::: Data under study
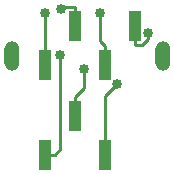
<source format=gbl>
G04 #@! TF.FileFunction,Copper,L2,Bot,Signal*
%FSLAX46Y46*%
G04 Gerber Fmt 4.6, Leading zero omitted, Abs format (unit mm)*
G04 Created by KiCad (PCBNEW 4.0.7-e2-6376~58~ubuntu16.04.1) date Sat Jan 13 09:54:45 2018*
%MOMM*%
%LPD*%
G01*
G04 APERTURE LIST*
%ADD10C,0.100000*%
%ADD11R,1.000000X2.510000*%
%ADD12O,1.270000X2.540000*%
%ADD13C,0.850000*%
%ADD14C,0.250000*%
G04 APERTURE END LIST*
D10*
D11*
X147447000Y-93210000D03*
X152527000Y-93210000D03*
X144907000Y-96520000D03*
X149987000Y-96520000D03*
X147447000Y-100838000D03*
X144907000Y-104148000D03*
X149987000Y-104148000D03*
D12*
X142102740Y-95755860D03*
X154899260Y-95755860D03*
D13*
X146310000Y-91819300D03*
X153675500Y-93777100D03*
X144907000Y-92125200D03*
X149573600Y-92114600D03*
X148266500Y-96866900D03*
X146226500Y-95712900D03*
X151041000Y-98116000D03*
D14*
X146499600Y-91629700D02*
X147447000Y-91629700D01*
X146310000Y-91819300D02*
X146499600Y-91629700D01*
X147447000Y-93210000D02*
X147447000Y-91629700D01*
X153675500Y-94283800D02*
X153675500Y-93777100D01*
X153169000Y-94790300D02*
X153675500Y-94283800D01*
X152527000Y-94790300D02*
X153169000Y-94790300D01*
X152527000Y-93210000D02*
X152527000Y-94790300D01*
X144907000Y-96520000D02*
X144907000Y-92125200D01*
X149573600Y-94526300D02*
X149573600Y-92114600D01*
X149987000Y-94939700D02*
X149573600Y-94526300D01*
X149987000Y-96520000D02*
X149987000Y-94939700D01*
X148266500Y-98438200D02*
X147447000Y-99257700D01*
X148266500Y-96866900D02*
X148266500Y-98438200D01*
X147447000Y-100838000D02*
X147447000Y-99257700D01*
X146226500Y-103653800D02*
X145732300Y-104148000D01*
X146226500Y-95712900D02*
X146226500Y-103653800D01*
X144907000Y-104148000D02*
X145732300Y-104148000D01*
X149987000Y-99170000D02*
X151041000Y-98116000D01*
X149987000Y-104148000D02*
X149987000Y-99170000D01*
M02*

</source>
::::::
Assignment:
Print exactly the stretch of lines beginning with the one that holds "X148266500Y-96866900D02*" and ending at the last line above.

Exercise result:
X148266500Y-96866900D02*
X148266500Y-98438200D01*
X147447000Y-100838000D02*
X147447000Y-99257700D01*
X146226500Y-103653800D02*
X145732300Y-104148000D01*
X146226500Y-95712900D02*
X146226500Y-103653800D01*
X144907000Y-104148000D02*
X145732300Y-104148000D01*
X149987000Y-99170000D02*
X151041000Y-98116000D01*
X149987000Y-104148000D02*
X149987000Y-99170000D01*
M02*

</source>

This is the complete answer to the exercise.